Exercise set:
[1] In the ODE database reply, echo the text between "Posted by Nandika" and "hence the issue.", inclusive.
[2] According to the ODE database reply, why does everything work with db.mode internal but not with the default external database configuration?

Page text:
= = = = =
Re: JobNoLongerInDbException and Incomplete instances.

Posted by Nandika Jayawardana <ja...@gmail.com>.

I did some further checking and with the database configured as db.mode
internal , everything works fine. For the internal db mode, db connections
are associated with default geronimo transaction manager ( Database.java ).
I think for the default external db configuration given , this does not
happen and hence the issue.

Regards
Nandika

On Fri, Mar 1, 2013 at 2:17 PM, Nandika Jayawardana <ja...@gmail.com>wrote:

> Hi Sathwik,
>
> I am running ode with tomcat 7.0.29 and mysql 5.5.29 version. I used the
> configuration settings given under "Configuring ODE in Tomcat with MySql
> database". from ode war deployment guide. {
> http://ode.apache.org/war-deployment.html }.
= = = = =
Given data:
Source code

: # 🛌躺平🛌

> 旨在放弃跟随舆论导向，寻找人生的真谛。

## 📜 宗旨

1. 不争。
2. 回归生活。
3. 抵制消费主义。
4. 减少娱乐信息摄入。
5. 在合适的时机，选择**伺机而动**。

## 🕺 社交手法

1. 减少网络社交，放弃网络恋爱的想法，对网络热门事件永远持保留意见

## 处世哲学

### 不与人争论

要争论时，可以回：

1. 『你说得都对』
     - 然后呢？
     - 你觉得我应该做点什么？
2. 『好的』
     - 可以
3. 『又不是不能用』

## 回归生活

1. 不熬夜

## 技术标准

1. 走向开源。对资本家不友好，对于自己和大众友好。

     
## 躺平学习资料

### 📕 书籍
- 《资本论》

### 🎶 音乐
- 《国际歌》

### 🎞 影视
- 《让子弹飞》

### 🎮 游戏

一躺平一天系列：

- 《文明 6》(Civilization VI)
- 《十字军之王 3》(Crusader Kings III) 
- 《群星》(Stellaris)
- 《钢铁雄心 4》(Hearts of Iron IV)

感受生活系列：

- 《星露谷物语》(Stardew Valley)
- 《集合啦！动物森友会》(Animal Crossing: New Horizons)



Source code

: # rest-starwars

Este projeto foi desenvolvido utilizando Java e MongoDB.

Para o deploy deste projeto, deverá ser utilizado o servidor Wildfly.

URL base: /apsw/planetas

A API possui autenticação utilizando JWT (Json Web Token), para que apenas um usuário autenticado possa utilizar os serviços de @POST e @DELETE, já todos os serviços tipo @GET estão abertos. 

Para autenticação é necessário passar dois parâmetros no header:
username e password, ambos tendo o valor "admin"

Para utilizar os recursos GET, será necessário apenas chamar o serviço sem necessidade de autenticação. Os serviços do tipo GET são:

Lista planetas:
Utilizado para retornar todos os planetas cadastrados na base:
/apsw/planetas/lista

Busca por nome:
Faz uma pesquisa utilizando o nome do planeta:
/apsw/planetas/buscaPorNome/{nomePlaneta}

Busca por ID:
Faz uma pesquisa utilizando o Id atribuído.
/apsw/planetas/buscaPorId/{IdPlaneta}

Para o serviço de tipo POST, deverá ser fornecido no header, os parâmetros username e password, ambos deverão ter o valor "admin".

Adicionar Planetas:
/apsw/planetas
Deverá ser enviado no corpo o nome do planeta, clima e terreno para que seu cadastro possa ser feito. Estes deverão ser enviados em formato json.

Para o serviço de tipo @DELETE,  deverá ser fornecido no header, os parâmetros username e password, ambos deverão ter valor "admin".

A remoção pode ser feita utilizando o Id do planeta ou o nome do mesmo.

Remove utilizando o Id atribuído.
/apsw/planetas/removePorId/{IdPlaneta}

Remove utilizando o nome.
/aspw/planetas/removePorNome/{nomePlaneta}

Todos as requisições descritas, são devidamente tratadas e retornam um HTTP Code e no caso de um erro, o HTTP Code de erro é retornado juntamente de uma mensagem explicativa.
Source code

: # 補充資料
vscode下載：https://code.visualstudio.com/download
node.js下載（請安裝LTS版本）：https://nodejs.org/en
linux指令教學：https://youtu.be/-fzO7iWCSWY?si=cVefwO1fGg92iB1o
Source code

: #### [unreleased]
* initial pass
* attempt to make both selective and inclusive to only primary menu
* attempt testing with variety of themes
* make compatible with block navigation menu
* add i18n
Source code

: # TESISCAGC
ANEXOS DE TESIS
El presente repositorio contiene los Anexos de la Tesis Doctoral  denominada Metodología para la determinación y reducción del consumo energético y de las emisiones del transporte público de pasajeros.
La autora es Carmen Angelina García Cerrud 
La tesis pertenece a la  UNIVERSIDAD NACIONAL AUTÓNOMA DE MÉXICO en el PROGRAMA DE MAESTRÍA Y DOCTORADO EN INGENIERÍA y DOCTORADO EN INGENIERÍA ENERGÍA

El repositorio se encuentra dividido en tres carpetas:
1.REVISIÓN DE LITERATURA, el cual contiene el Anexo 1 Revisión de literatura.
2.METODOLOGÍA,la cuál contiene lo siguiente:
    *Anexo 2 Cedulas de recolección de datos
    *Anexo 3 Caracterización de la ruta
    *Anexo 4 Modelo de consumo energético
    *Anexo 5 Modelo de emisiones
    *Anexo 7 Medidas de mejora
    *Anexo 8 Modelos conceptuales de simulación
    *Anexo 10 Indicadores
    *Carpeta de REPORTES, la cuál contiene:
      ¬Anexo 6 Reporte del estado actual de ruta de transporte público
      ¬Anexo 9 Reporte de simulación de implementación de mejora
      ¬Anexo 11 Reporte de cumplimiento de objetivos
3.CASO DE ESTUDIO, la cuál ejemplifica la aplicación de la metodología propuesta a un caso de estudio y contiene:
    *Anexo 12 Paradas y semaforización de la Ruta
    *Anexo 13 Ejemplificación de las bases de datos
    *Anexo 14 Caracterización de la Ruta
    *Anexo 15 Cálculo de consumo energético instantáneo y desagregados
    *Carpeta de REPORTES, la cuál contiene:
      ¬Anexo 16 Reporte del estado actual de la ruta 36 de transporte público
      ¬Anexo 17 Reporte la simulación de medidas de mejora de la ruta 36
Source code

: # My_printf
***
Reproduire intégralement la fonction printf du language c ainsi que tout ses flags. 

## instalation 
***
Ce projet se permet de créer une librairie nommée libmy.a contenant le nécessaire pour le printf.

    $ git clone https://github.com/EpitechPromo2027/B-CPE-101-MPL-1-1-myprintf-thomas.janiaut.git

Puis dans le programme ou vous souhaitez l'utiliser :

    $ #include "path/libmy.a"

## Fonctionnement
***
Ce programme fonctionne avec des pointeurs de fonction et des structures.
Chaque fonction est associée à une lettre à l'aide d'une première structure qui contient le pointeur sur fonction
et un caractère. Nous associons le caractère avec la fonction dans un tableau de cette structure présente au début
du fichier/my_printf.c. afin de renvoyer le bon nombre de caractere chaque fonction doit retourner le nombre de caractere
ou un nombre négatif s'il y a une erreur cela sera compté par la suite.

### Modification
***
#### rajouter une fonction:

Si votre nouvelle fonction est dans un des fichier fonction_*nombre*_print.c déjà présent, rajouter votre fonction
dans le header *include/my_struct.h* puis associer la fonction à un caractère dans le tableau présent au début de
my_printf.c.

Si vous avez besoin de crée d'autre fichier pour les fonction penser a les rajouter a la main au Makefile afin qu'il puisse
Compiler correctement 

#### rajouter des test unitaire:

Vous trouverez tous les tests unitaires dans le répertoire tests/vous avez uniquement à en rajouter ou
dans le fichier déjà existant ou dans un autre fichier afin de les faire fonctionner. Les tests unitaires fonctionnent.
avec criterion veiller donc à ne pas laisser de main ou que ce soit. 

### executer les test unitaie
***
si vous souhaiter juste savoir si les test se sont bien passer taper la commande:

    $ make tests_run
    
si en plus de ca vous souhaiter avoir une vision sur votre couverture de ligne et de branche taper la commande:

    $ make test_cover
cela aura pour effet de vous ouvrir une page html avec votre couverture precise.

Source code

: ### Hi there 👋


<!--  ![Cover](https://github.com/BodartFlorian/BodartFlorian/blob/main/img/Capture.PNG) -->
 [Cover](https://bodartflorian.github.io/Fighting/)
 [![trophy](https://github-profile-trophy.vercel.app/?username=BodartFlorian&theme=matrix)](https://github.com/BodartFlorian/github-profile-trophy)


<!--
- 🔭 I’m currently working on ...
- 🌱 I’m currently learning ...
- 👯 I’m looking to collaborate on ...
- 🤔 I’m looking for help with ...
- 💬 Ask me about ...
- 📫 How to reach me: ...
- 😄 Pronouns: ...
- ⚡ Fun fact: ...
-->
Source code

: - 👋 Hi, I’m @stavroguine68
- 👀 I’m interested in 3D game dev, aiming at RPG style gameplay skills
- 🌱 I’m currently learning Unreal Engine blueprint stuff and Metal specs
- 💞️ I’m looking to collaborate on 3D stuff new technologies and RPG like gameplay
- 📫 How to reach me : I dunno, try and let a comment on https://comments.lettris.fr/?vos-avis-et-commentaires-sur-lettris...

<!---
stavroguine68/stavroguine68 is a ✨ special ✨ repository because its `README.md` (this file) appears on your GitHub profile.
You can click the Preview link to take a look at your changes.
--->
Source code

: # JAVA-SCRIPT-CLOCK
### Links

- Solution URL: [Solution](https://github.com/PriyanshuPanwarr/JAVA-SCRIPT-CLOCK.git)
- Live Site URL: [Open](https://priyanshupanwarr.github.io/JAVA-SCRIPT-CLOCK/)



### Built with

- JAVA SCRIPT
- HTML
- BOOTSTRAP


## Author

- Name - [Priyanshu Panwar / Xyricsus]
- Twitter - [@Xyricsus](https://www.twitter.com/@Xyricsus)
= = = = =
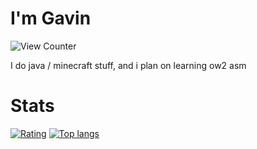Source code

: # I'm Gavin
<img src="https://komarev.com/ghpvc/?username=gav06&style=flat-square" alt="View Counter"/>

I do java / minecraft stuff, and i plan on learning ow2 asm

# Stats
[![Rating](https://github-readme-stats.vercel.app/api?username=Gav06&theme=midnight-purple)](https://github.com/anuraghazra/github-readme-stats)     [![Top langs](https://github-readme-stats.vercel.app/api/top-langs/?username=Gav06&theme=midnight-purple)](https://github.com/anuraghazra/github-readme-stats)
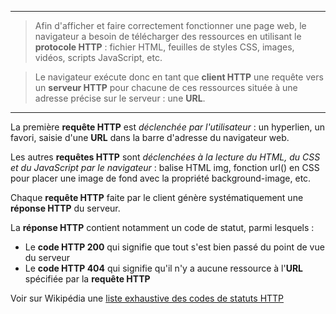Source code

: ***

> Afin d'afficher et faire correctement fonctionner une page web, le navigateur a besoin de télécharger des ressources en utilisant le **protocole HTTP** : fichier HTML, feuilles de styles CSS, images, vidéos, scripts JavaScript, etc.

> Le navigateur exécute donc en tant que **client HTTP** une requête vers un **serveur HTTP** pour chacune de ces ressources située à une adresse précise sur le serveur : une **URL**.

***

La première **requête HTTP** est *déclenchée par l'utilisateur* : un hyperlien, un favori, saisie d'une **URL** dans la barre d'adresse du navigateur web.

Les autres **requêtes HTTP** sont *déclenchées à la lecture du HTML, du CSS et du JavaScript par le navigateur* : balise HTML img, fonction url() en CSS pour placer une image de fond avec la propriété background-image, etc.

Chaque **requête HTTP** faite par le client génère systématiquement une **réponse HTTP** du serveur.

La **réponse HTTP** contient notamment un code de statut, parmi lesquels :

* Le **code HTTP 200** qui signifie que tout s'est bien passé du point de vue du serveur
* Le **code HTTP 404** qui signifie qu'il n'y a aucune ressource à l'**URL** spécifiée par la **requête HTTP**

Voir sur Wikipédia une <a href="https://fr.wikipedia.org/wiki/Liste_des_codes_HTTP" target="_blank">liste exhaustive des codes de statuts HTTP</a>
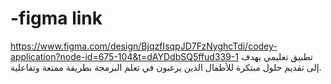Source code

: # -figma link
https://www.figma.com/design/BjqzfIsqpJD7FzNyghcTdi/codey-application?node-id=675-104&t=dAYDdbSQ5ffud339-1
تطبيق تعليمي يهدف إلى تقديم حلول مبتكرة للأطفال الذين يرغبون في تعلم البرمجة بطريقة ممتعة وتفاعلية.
= = = = =
Results by task:
[1]
Posted by Nandika Jayawardana <ja...@gmail.com>.

I did some further checking and with the database configured as db.mode
internal , everything works fine. For the internal db mode, db connections
are associated with default geronimo transaction manager ( Database.java ).
I think for the default external db configuration given , this does not
happen and hence the issue.

[2] In internal db mode, database connections are associated with the default Geronimo transaction manager (in Database.java). The writer thinks this does not happen with the default external configuration, which would cause the issue.